[What you should do]
No pictures, please: print exactly the lines from the one that contains "Поиск товаров и" through the last line of the listing.
- - - - - - -
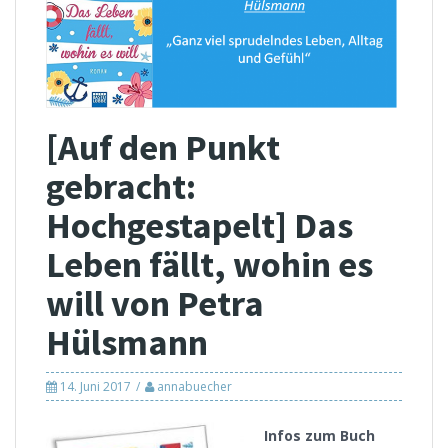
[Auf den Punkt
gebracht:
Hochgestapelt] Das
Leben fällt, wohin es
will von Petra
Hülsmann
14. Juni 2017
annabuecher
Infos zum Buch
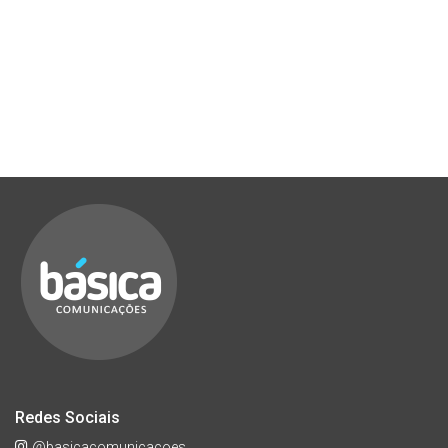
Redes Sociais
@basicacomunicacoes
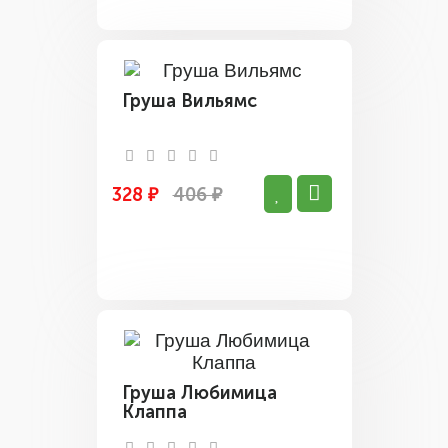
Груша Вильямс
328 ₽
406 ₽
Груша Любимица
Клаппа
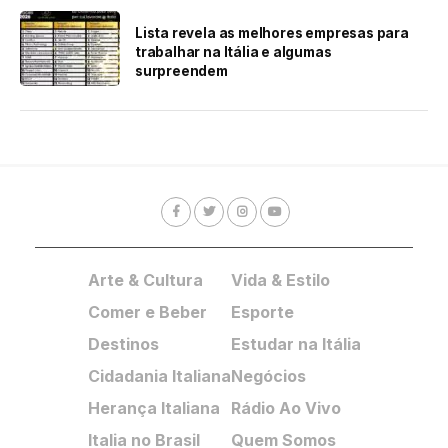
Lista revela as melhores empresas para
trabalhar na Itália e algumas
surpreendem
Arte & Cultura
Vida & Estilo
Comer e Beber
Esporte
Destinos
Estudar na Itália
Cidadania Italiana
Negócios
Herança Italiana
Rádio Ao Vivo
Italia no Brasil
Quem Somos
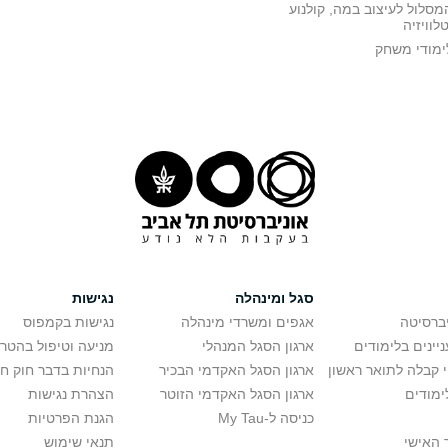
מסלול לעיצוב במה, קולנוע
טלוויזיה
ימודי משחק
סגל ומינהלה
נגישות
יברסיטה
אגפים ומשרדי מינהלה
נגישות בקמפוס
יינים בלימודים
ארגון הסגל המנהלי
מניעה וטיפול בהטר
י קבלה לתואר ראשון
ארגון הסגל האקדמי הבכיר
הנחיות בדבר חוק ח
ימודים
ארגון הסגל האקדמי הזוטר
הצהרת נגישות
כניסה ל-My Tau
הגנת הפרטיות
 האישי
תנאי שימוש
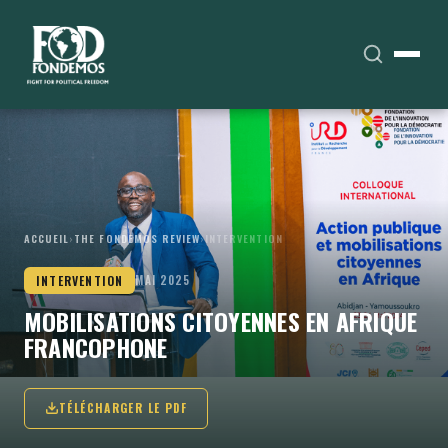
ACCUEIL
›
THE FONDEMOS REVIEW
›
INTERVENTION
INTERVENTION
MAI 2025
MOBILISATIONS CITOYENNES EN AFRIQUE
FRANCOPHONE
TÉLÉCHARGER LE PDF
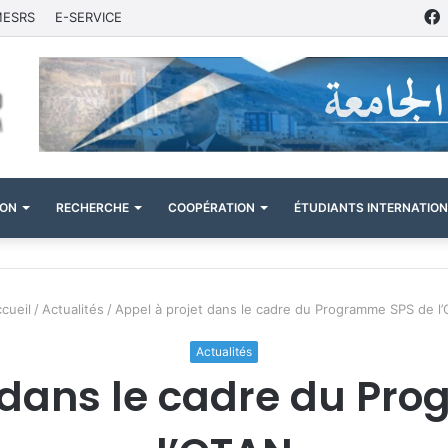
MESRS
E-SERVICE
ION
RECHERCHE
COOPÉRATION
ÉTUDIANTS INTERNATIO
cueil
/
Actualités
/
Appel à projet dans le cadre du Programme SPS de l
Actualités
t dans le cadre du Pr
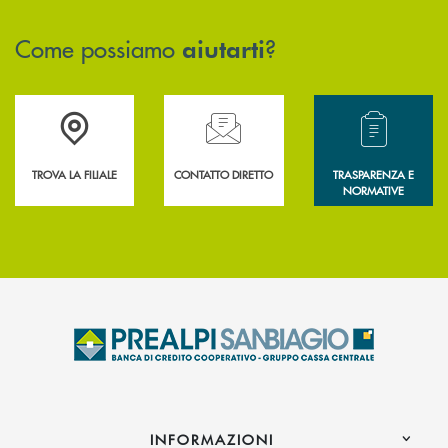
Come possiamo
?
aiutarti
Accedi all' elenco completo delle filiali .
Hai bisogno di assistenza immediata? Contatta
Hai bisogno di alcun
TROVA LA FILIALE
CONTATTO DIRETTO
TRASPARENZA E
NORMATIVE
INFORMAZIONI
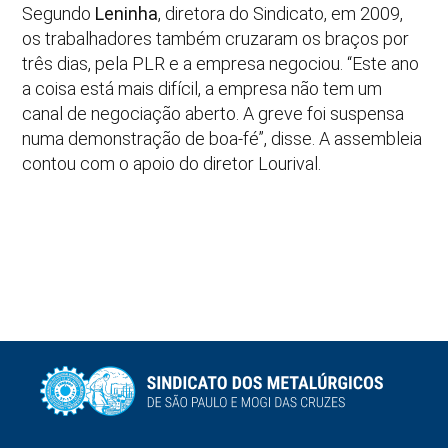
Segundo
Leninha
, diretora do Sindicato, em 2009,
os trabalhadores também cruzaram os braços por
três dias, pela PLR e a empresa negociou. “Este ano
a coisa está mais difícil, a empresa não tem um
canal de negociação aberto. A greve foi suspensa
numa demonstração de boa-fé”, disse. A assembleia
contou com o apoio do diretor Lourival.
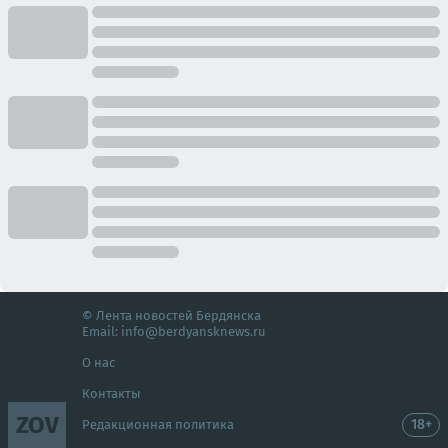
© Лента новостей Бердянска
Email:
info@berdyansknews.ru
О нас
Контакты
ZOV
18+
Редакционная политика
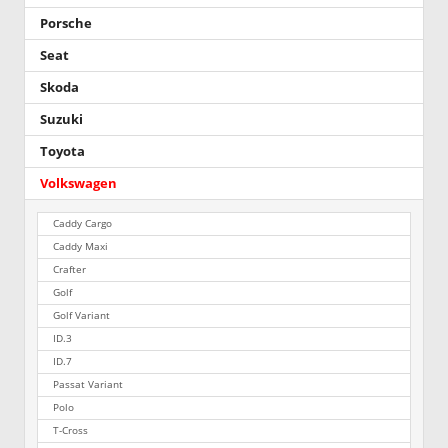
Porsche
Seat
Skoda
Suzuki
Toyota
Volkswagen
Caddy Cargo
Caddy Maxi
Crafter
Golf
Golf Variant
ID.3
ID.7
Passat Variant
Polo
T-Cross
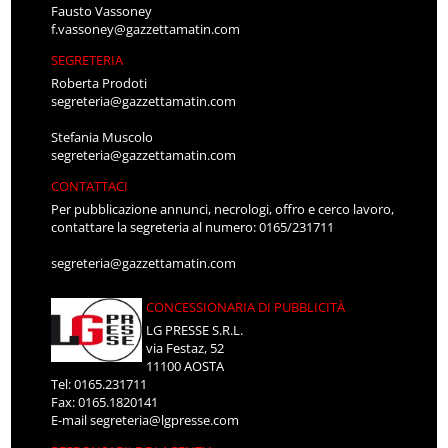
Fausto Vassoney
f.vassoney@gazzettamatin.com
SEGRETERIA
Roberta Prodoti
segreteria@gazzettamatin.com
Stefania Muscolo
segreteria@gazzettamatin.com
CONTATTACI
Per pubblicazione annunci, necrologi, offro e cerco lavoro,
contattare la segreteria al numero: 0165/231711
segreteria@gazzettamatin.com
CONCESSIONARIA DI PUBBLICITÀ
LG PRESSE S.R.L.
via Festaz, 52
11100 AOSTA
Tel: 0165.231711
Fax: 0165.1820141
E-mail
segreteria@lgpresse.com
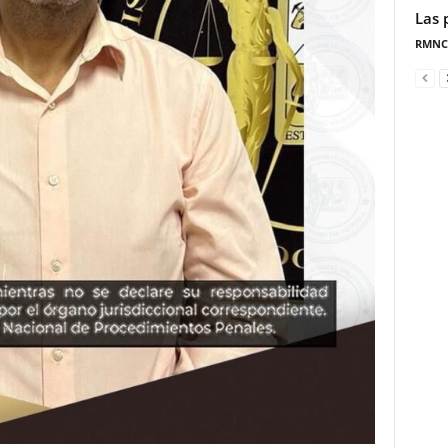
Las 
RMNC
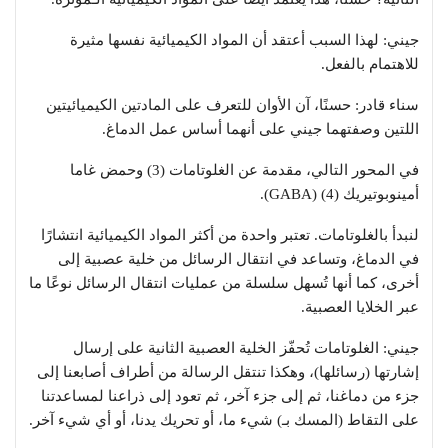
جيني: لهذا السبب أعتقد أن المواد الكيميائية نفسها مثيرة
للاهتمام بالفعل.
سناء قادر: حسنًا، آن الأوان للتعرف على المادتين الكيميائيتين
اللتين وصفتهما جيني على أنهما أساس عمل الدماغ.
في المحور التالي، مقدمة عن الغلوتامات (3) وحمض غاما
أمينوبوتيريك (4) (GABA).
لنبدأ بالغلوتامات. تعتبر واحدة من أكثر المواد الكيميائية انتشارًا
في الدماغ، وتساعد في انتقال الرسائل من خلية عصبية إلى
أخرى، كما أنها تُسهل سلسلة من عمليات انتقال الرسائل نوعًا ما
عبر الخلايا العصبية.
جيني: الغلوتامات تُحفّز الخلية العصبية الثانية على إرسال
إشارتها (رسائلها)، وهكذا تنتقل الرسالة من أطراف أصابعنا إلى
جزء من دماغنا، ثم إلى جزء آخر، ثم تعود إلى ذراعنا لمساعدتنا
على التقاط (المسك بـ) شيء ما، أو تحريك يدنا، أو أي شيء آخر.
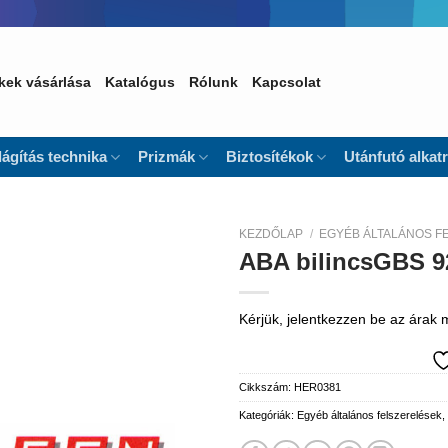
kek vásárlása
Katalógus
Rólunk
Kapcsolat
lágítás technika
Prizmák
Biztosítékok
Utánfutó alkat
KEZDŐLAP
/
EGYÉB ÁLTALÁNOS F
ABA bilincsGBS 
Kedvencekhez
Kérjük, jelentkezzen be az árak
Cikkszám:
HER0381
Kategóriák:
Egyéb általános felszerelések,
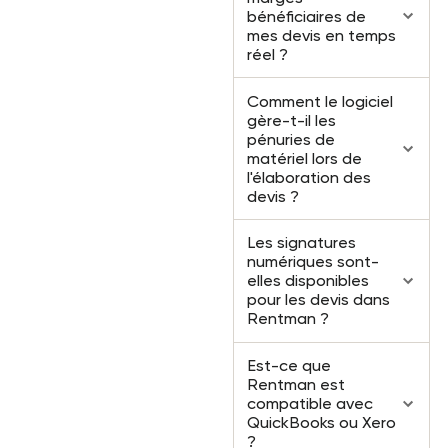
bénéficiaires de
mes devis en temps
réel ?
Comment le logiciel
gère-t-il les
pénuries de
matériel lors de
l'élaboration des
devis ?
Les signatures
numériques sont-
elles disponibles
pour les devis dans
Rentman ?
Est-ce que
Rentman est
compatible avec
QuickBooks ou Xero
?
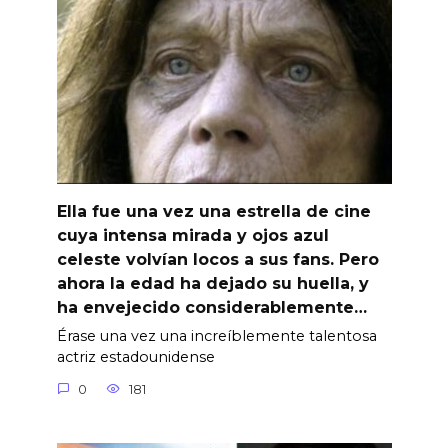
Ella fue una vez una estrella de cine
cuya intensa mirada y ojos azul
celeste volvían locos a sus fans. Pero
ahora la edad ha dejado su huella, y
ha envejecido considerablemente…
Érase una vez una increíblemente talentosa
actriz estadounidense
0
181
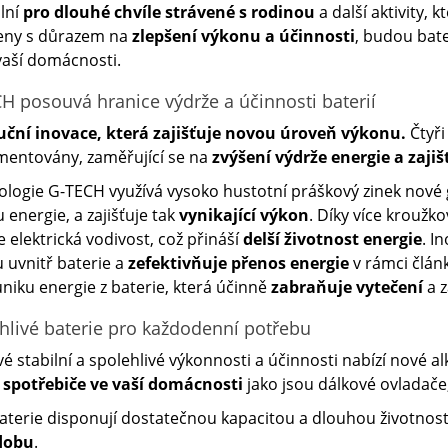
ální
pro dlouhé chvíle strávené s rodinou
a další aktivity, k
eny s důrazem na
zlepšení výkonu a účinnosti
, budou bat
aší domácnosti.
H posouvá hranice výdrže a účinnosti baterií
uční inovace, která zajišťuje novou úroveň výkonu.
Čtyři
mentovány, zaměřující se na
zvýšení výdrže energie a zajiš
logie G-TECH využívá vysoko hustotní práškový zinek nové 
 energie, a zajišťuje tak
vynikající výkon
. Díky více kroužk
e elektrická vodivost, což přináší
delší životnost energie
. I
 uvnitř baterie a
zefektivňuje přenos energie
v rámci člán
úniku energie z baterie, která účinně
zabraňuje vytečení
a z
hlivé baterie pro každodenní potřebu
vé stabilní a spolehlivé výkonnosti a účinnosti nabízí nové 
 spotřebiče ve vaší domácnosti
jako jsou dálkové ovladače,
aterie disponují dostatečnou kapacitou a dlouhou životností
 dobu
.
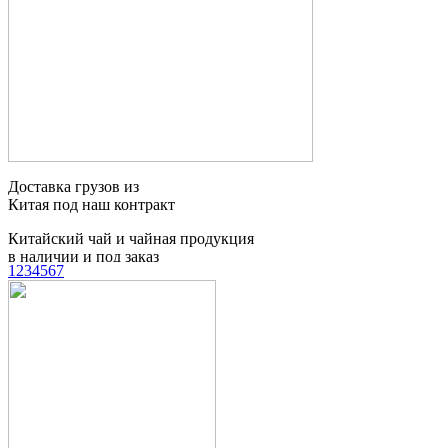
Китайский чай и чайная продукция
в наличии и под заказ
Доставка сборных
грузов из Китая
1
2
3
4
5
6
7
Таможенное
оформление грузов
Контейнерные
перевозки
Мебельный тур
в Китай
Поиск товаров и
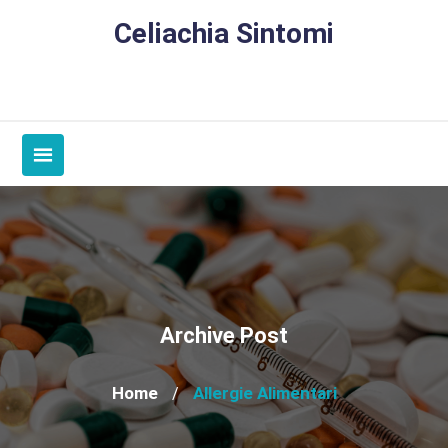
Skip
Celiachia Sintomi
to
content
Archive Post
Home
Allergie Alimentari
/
- - - - - - -
[Expected output]
Поиск товаров и
Skip
Celiachia Sintomi
to
content
Archive Post
Home
Allergie Alimentari
/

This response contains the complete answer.